**** Texte étudié ****

Il y a un mois, un rappeur grec militant antifasciste a été assassiné par des membres du parti néonazi Aube Dorée, en public et sans réaction des forces de l’ordre. Cet événement a fait la une des médias internationaux mais il était pourtant loin d’être le premier. Aube Dorée avait déjà multiplié les actions violentes contre des immigrés et des militants de gauches ou antifascistes depuis des années. Soudainement, le gouvernement a réagi et a arrêté le chef du parti, ainsi que des députés et des membres d’Aube Dorée. On pourrait croire que le gouvernement entend lutter réellement contre l’extrême droite. Pourtant, lors des discours qui suivent ces arrestations, le premier ministre ne s’est pas gêné pour pointer les extrêmes, comme si les partis de gauche étaient comparables aux néonazis. Cette rhétorique est une manière de montrer que les partis au pouvoir, le centre gauche et la droite, sont les seuls responsables, les seuls sur qui la population peut compter.
On entend régulièrement parler de la situation catastrophique vécue par les Grecs. Elle se dégrade d’années en années au point de se diriger vers une véritable crise humanitaire. Les innombrables suicides, le taux de chômage des jeunes (plus de 60% pour les moins de 25 ans), la proportion de personnes en-dessous du seuil de pauvreté (20%), les enfants qui meurent avant un an, les salaires de misère, les ratonnades de l’extrême droite contre les « étrangers » et les militants qui leur font face,…
Tout cela, on en entend parler épisodiquement, avec une impression de fatalité et surtout présenté comme une exception. Cette situation est encore et toujours présentée dans les médias généralistes comme due aux errements des Grecs, à leurs habitudes dépensières, à l’Etat qu’il faut dégraisser. Ce discours on l’entend aussi ici en Belgique, en France,… Et à la manière dont les événements se déroulent, la Grèce est bien partie pour être non pas une exception mais plutôt un laboratoire de ce qui se passera ailleurs en Europe.
Il y a là quelques contre vérités à démonter et le besoin est urgent de répondre à ceux qui disent sans cesse que la crise de la dette est due à un trop d’Etat pour pouvoir ensuite le piller.

**** Données sources ****

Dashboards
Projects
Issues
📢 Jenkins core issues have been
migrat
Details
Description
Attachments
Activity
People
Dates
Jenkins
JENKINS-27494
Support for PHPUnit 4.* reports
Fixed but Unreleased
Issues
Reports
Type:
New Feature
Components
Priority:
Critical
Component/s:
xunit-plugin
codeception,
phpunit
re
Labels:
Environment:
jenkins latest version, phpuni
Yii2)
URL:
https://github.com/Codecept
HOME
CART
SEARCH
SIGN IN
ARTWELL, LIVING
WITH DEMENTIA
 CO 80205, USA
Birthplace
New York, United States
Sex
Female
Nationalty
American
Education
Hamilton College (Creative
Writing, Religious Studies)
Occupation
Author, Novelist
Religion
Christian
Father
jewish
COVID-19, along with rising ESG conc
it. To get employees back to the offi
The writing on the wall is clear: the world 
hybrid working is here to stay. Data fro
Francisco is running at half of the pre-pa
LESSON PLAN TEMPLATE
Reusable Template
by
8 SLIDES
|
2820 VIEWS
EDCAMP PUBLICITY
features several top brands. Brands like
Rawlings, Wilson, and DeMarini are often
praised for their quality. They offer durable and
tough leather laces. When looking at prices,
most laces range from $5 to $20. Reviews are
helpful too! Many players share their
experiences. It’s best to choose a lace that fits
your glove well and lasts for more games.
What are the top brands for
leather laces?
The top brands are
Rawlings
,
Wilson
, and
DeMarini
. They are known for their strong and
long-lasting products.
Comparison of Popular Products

****

* _Consigne_
Dans le texte sur la Grèce, recopiez le passage qui commence par les mots « Il y a là quelques » et finit par « ensuite le piller. », en renommant « contre vérités » en « idées reçues ». Les données ci-dessus n'ont aucun rapport avec le texte.

* _Réponse_
Il y a là quelques idées reçues à démonter et le besoin est urgent de répondre à ceux qui disent sans cesse que la crise de la dette est due à un trop d’Etat pour pouvoir ensuite le piller.